Researcher Catarina Leite Pereira was the winner of the first edition of the Nonô Pediatric Sarcomas Scholarship, awarded by the Portuguese League Against Cancer (LPCC). Worth 15,000 euros, this award will allow the researcher to study the most common malignant bone tumor in children and advance towards new therapies.

Entitled “B2Tek-4OS: Bio-inspired and Bioengineered Technology for OSteosarcoma – unraveling OS to advance in novel targeted therapies”, Catarina Leite Pereira’s project “aims to take advantage of the latest bioengineering techniques to establish an advanced, multi-compartment in vitro model, for the study of osteosarcoma and metastatic disease”.

Although osteosarcoma is the most frequent malignant bone tumor in children, little progress has been made in the development of new therapies, thus limiting the treatment options for these patients. For this reason, explains the researcher, “it is essential to establish models that allow us to understand its biology, the way it progresses and the mechanisms that lead to metastatic disease”.

The “multi-compartment platform” developed by the i3S researcher will make it possible to study the disease and identify new therapeutic targets. In the future, Catarina Leite Pereira believes that this model could also be an added value as a pre-clinical tool in the screening of new drugs/therapies for the treatment of osteosarcoma.

For the researcher to win the first edition of this grant represents “an enormous honor”, but also a great responsibility: “I feel that the award of this grant is a recognition of the importance of my project in advancing research in Osteosarcoma and, above all, demonstrates how the combination of different areas of knowledge can contribute to change the clinical paradigm in this context”.

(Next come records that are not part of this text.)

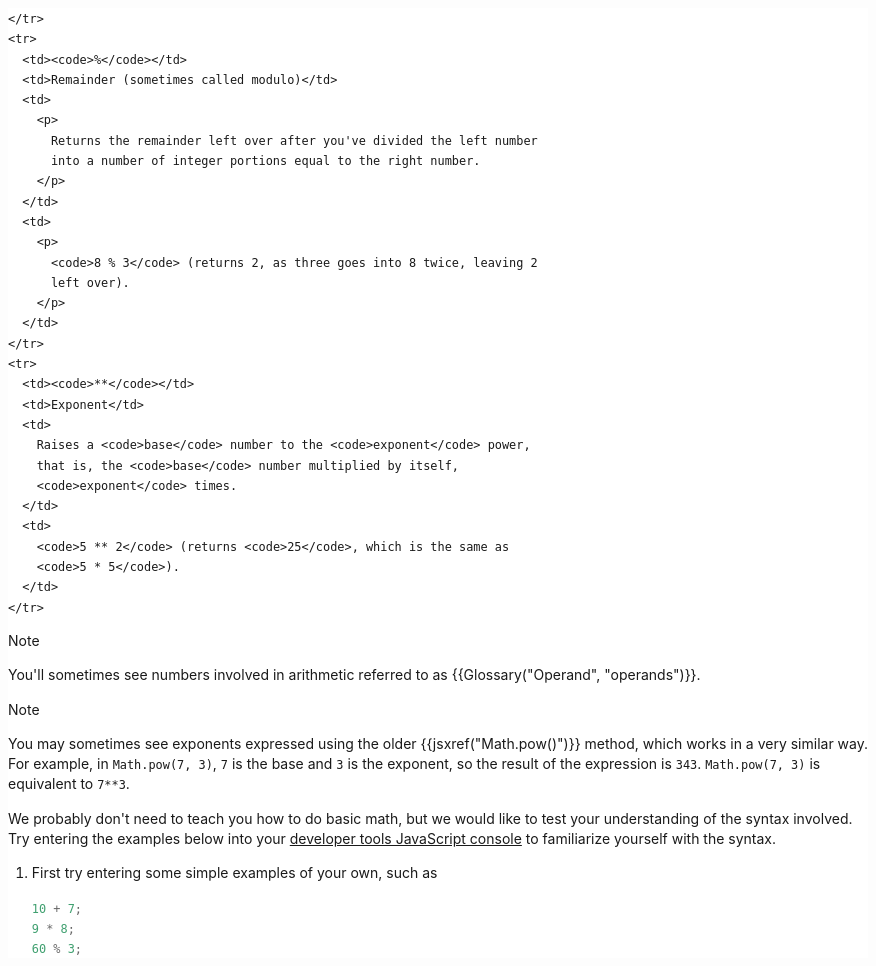     </tr>
    <tr>
      <td><code>%</code></td>
      <td>Remainder (sometimes called modulo)</td>
      <td>
        <p>
          Returns the remainder left over after you've divided the left number
          into a number of integer portions equal to the right number.
        </p>
      </td>
      <td>
        <p>
          <code>8 % 3</code> (returns 2, as three goes into 8 twice, leaving 2
          left over).
        </p>
      </td>
    </tr>
    <tr>
      <td><code>**</code></td>
      <td>Exponent</td>
      <td>
        Raises a <code>base</code> number to the <code>exponent</code> power,
        that is, the <code>base</code> number multiplied by itself,
        <code>exponent</code> times.
      </td>
      <td>
        <code>5 ** 2</code> (returns <code>25</code>, which is the same as
        <code>5 * 5</code>).
      </td>
    </tr>
  </tbody>
</table>

> [!NOTE]
> You'll sometimes see numbers involved in arithmetic referred to as {{Glossary("Operand", "operands")}}.

> [!NOTE]
> You may sometimes see exponents expressed using the older {{jsxref("Math.pow()")}} method, which works in a very similar way. For example, in `Math.pow(7, 3)`, `7` is the base and `3` is the exponent, so the result of the expression is `343`. `Math.pow(7, 3)` is equivalent to `7**3`.

We probably don't need to teach you how to do basic math, but we would like to test your understanding of the syntax involved. Try entering the examples below into your [developer tools JavaScript console](/content/Learn/Common_questions/Tools_and_setup/What_are_browser_developer_tools) to familiarize yourself with the syntax.

1. First try entering some simple examples of your own, such as

   ```js
   10 + 7;
   9 * 8;
   60 % 3;
   ```
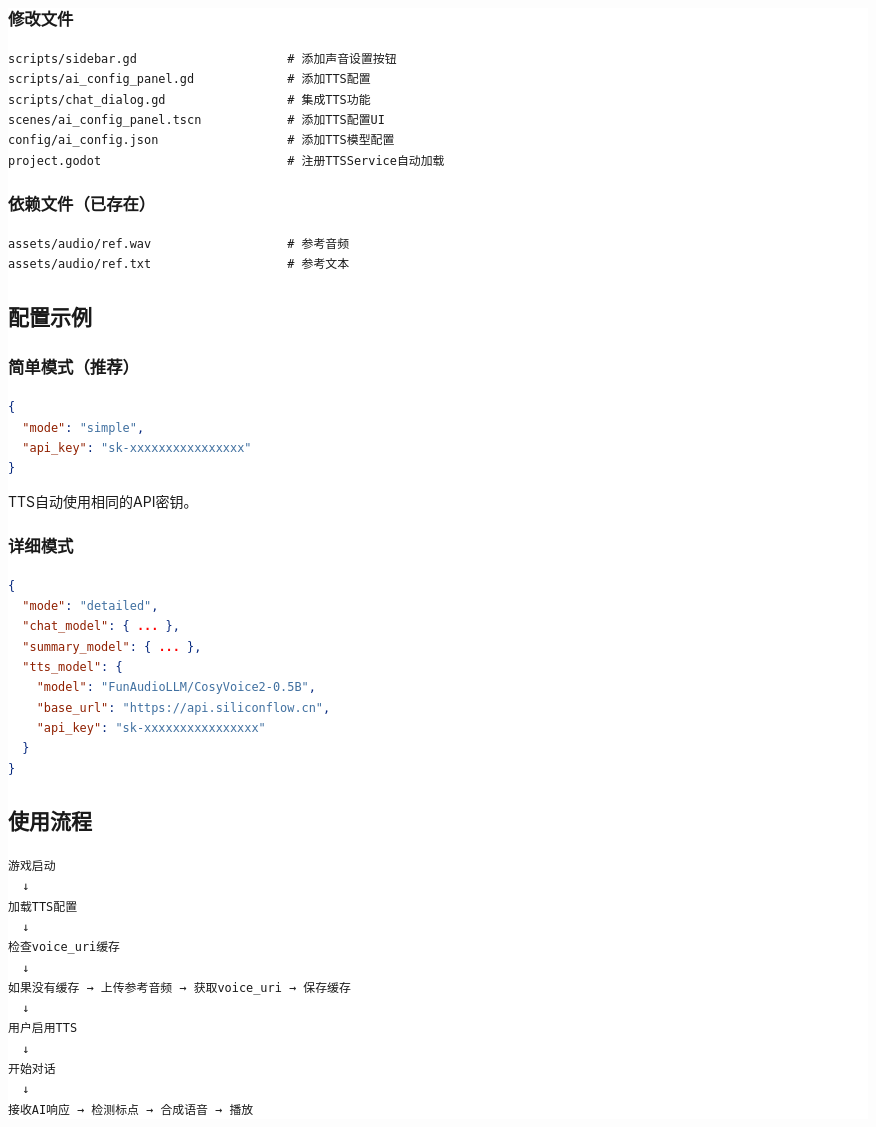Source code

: ### 修改文件

```
scripts/sidebar.gd                     # 添加声音设置按钮
scripts/ai_config_panel.gd             # 添加TTS配置
scripts/chat_dialog.gd                 # 集成TTS功能
scenes/ai_config_panel.tscn            # 添加TTS配置UI
config/ai_config.json                  # 添加TTS模型配置
project.godot                          # 注册TTSService自动加载
```

### 依赖文件（已存在）

```
assets/audio/ref.wav                   # 参考音频
assets/audio/ref.txt                   # 参考文本
```

## 配置示例

### 简单模式（推荐）

```json
{
  "mode": "simple",
  "api_key": "sk-xxxxxxxxxxxxxxxx"
}
```

TTS自动使用相同的API密钥。

### 详细模式

```json
{
  "mode": "detailed",
  "chat_model": { ... },
  "summary_model": { ... },
  "tts_model": {
    "model": "FunAudioLLM/CosyVoice2-0.5B",
    "base_url": "https://api.siliconflow.cn",
    "api_key": "sk-xxxxxxxxxxxxxxxx"
  }
}
```

## 使用流程

```
游戏启动
  ↓
加载TTS配置
  ↓
检查voice_uri缓存
  ↓
如果没有缓存 → 上传参考音频 → 获取voice_uri → 保存缓存
  ↓
用户启用TTS
  ↓
开始对话
  ↓
接收AI响应 → 检测标点 → 合成语音 → 播放
```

This funding will allow the researcher from the “Nanomedicine & Translational Drug Delivery” group to implement the first phase of the project, which consists of developing a 3D multicellular model of osteosarcoma. “By including the different cellular components that make up the tumor, namely tumor cells, stromal cells and immune cells, we intend to recapitulate in vitro its microenvironment and thus understand the different cell-cell and cell-extracellular matrix interactions in progression tumor”, she explains.